Recorded data
--------------------------------------------------
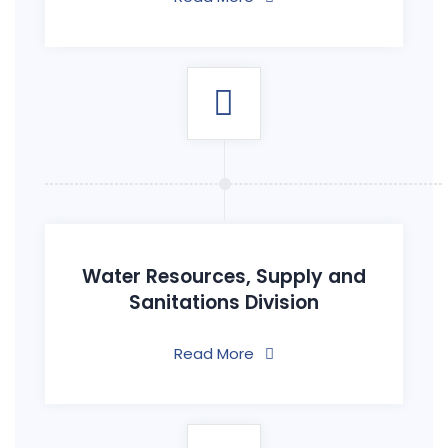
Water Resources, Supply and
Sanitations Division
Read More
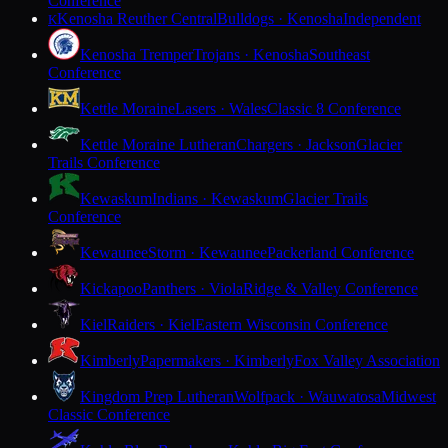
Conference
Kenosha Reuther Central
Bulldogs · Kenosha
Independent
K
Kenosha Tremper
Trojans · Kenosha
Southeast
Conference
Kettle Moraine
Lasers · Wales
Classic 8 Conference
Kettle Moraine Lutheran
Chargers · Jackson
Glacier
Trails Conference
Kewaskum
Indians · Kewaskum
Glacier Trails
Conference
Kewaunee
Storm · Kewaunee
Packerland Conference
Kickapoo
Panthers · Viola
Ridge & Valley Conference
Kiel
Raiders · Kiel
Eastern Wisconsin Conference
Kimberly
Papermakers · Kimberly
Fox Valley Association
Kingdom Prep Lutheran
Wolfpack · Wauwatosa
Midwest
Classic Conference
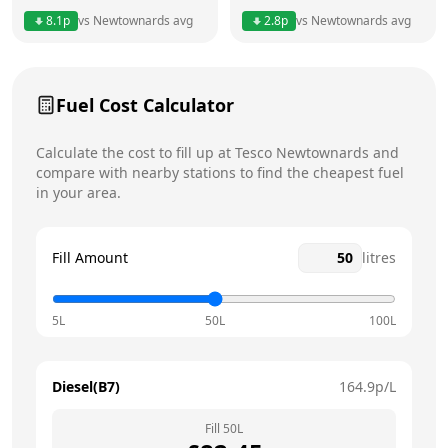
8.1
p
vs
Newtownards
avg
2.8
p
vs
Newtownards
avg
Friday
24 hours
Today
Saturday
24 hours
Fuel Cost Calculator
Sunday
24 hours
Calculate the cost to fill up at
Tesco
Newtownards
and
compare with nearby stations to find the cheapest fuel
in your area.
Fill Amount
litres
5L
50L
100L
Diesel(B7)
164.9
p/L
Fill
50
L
--------------------------------------------------
Activity
Collect every line of the records above that contains the string "Kettle", treating uppercase and lowercase letters as different.

Task answer
Kettle Moraine
Kettle Moraine Lutheran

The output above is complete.